■ Input data ■
Start of Block
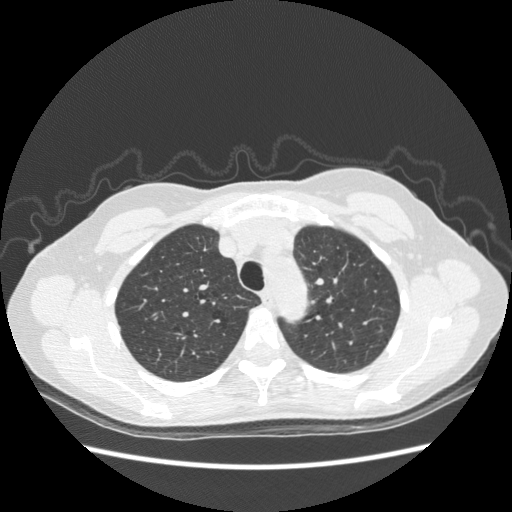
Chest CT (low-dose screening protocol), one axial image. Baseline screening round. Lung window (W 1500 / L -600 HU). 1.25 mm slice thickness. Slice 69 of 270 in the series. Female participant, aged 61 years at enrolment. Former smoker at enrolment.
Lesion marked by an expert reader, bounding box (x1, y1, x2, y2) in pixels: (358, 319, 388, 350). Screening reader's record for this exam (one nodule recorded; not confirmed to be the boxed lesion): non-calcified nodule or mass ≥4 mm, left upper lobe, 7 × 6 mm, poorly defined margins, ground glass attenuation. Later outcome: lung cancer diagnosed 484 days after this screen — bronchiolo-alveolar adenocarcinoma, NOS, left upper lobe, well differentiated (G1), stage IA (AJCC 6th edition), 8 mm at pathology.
End of Block
Start of Block
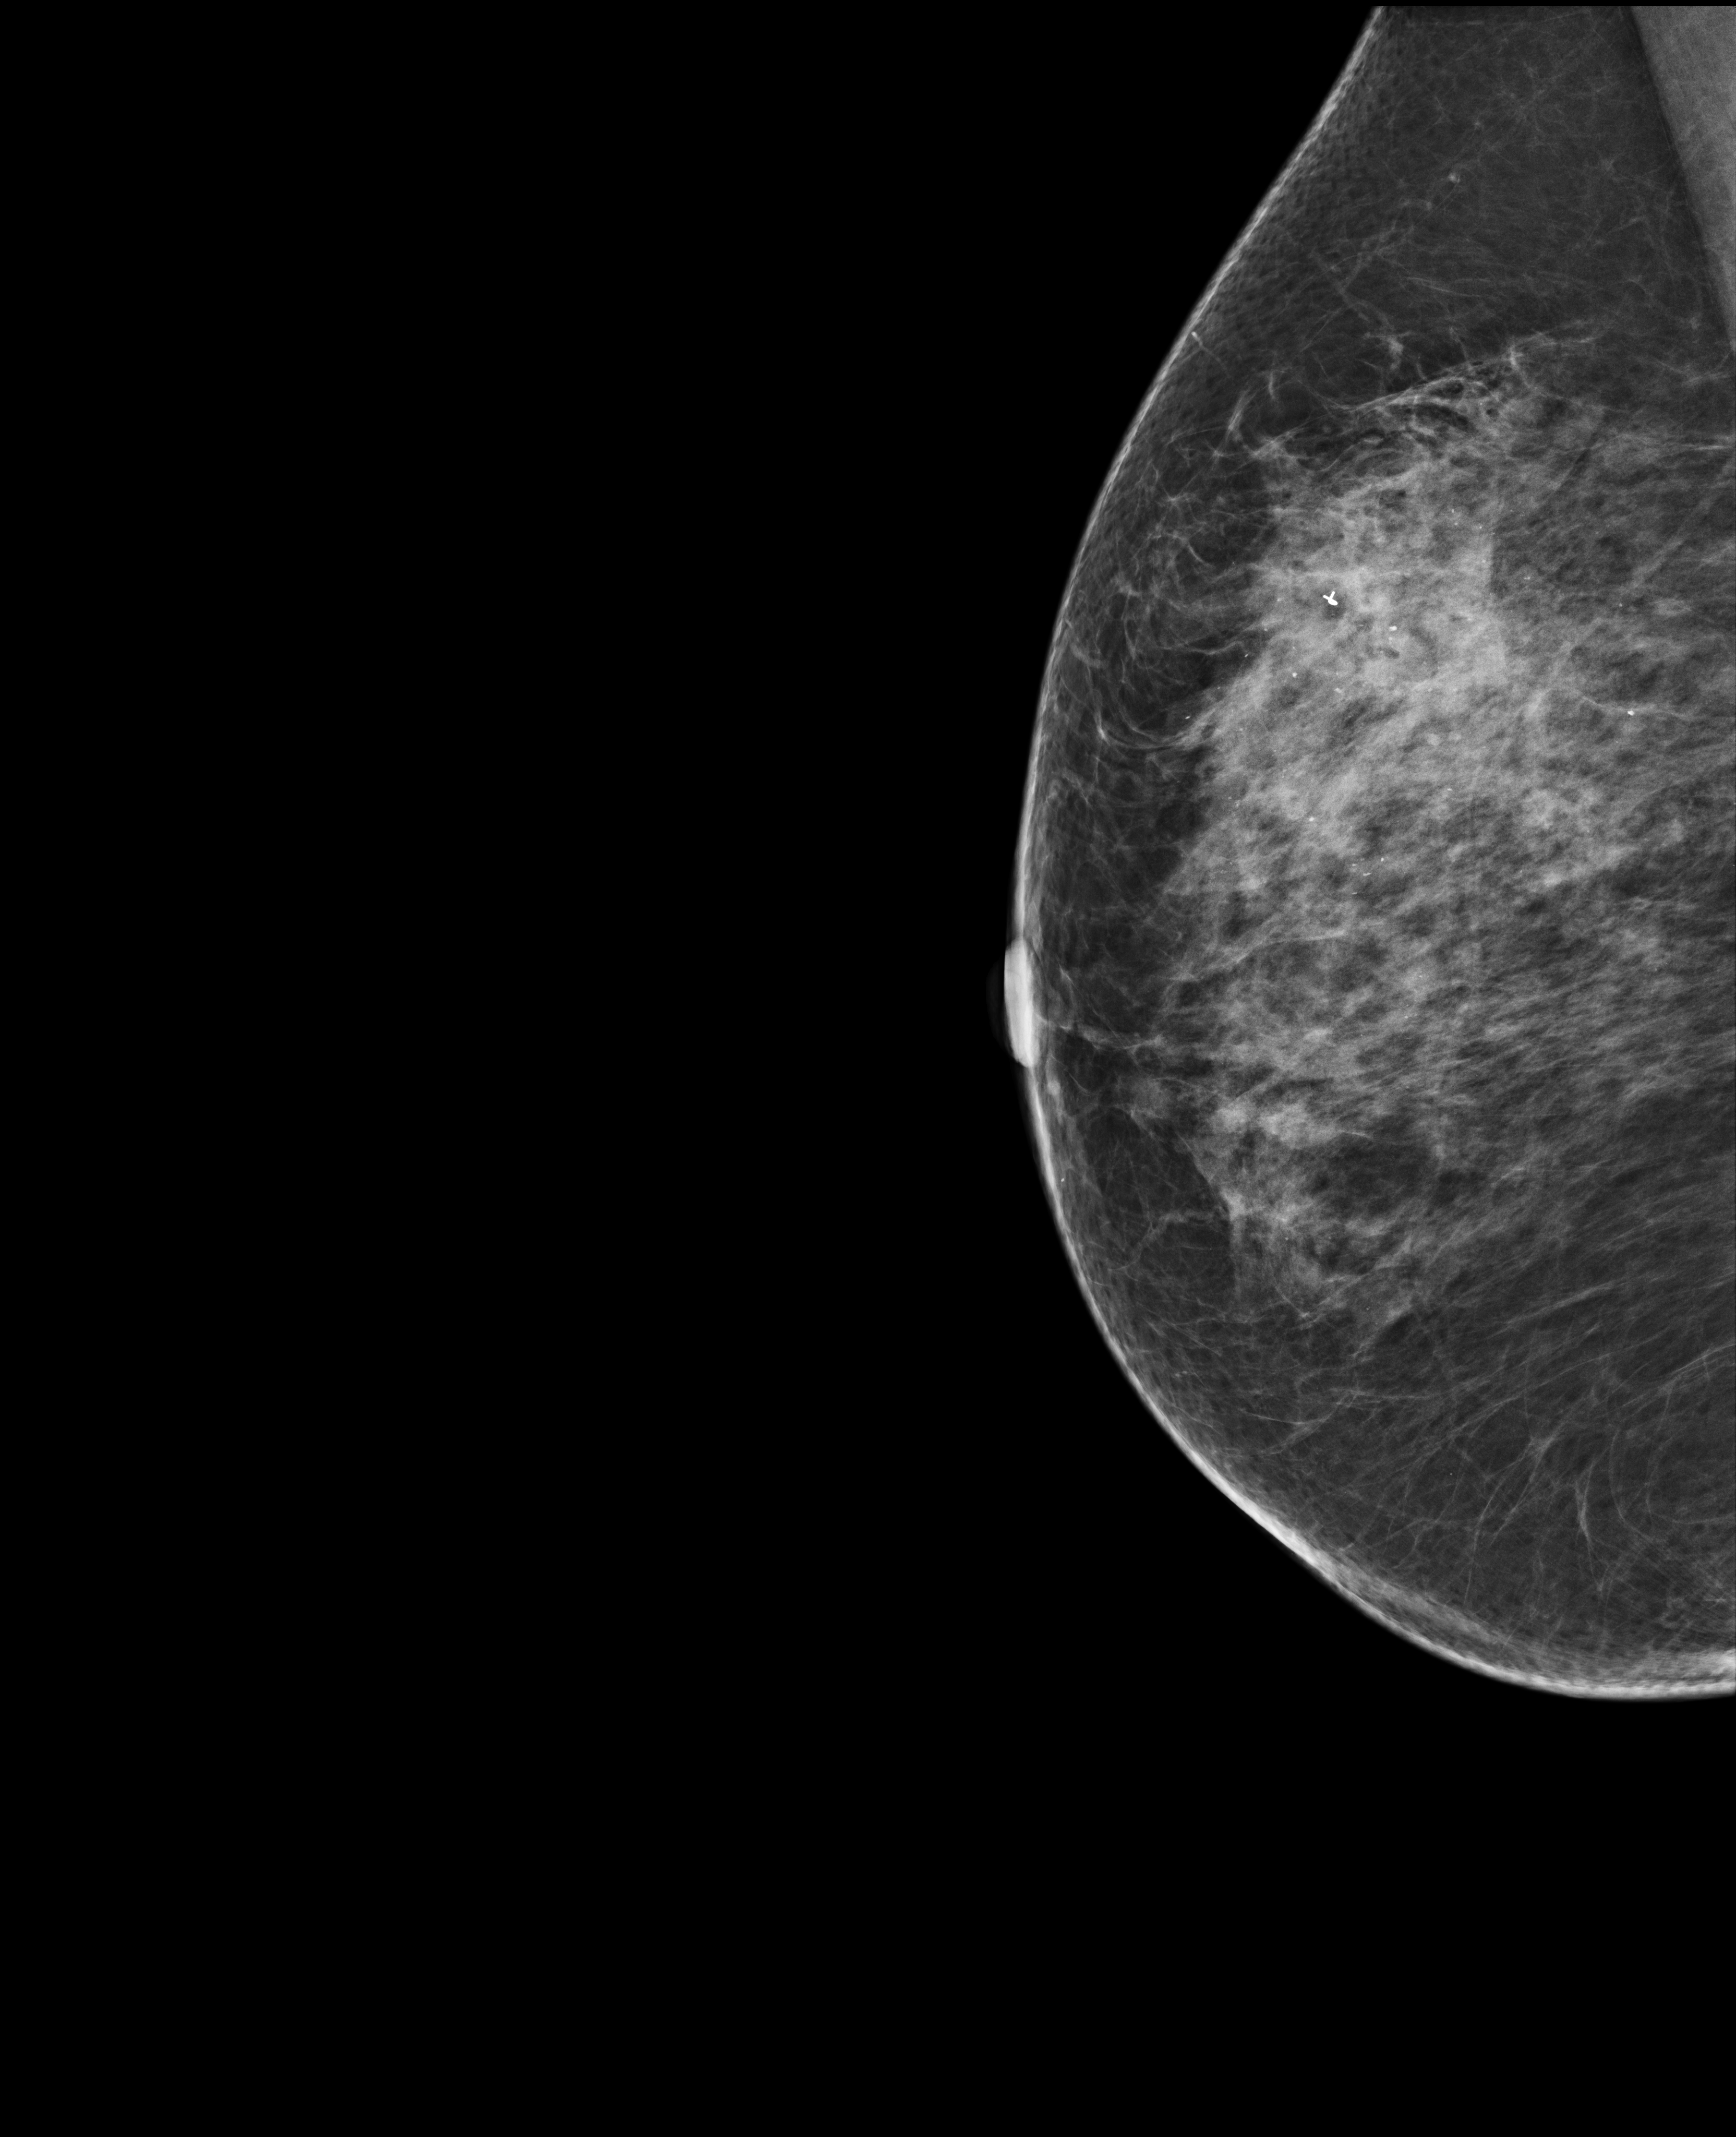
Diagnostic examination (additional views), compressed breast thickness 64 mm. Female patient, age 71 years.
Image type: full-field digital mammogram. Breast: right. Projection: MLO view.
End of Block
Start of Block
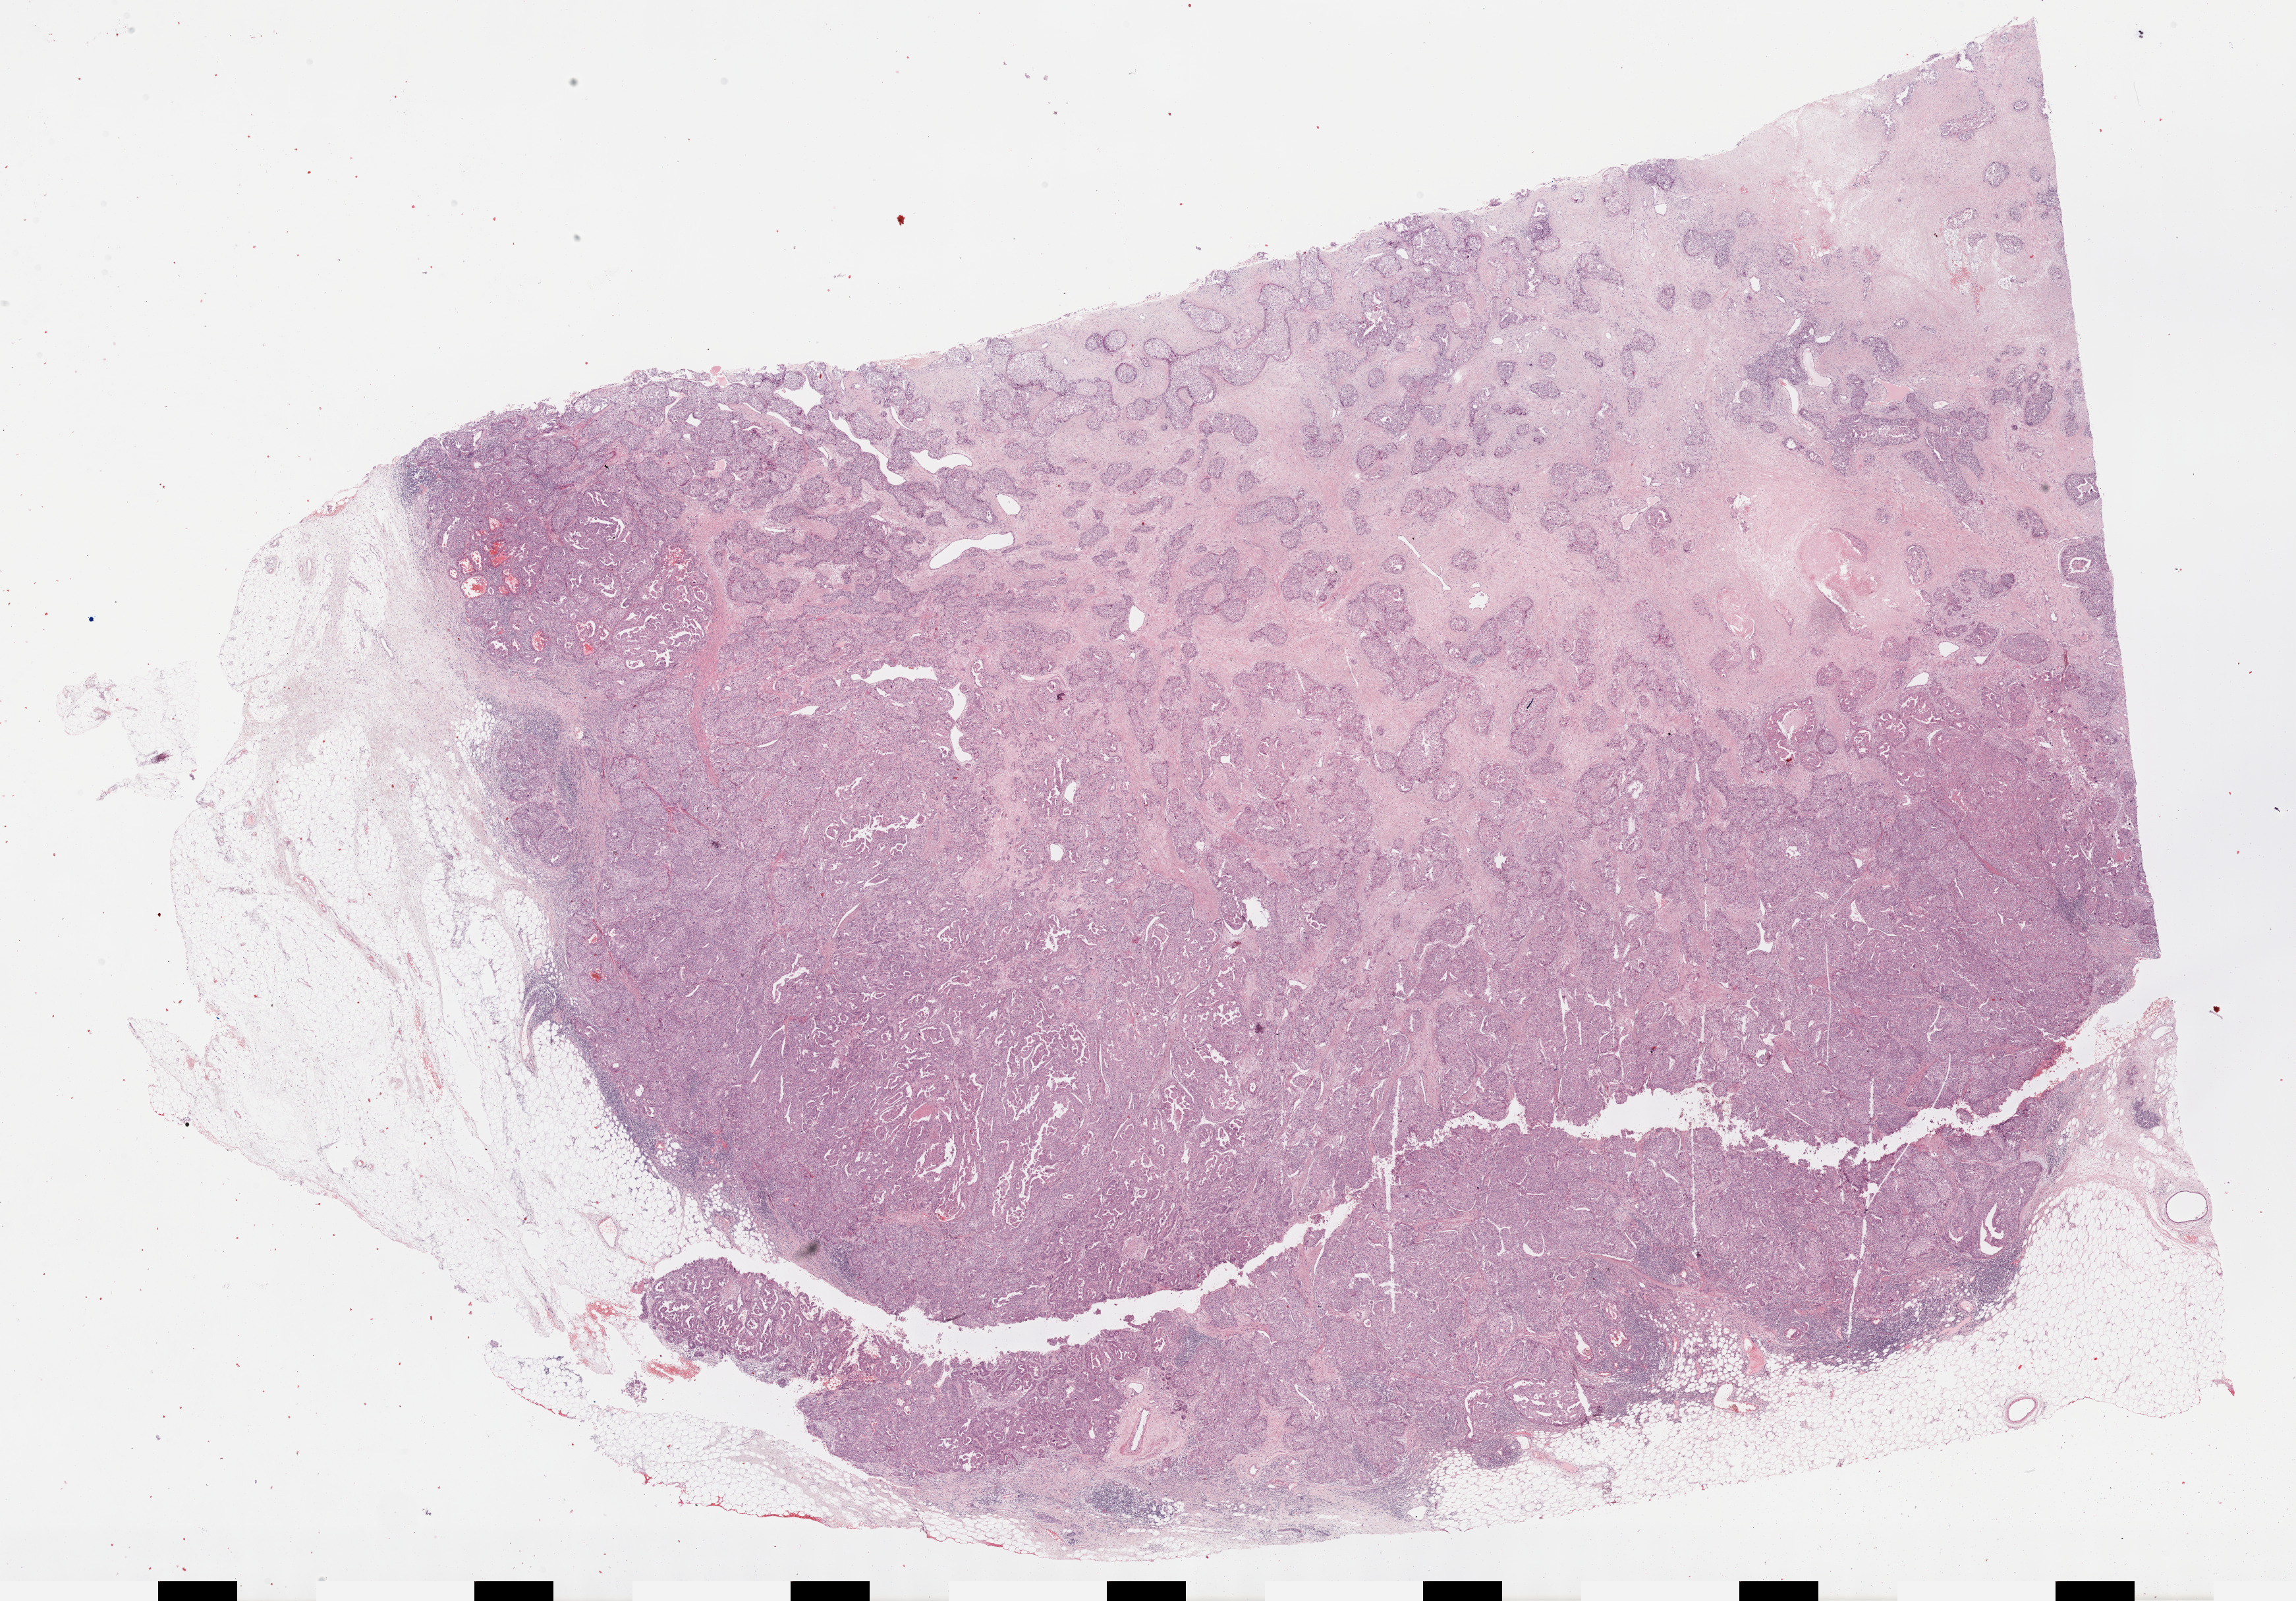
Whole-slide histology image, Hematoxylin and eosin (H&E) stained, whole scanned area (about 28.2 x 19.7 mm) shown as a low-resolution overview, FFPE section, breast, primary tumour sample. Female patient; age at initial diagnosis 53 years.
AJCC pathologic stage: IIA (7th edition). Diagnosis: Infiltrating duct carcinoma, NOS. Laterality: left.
End of Block
■ Directions for this task ■
Please return all lines from the records that hold the word "patient".

■ Exercise output ■
Diagnostic examination (additional views), compressed breast thickness 64 mm. Female patient, age 71 years.
Whole-slide histology image, Hematoxylin and eosin (H&E) stained, whole scanned area (about 28.2 x 19.7 mm) shown as a low-resolution overview, FFPE section, breast, primary tumour sample. Female patient; age at initial diagnosis 53 years.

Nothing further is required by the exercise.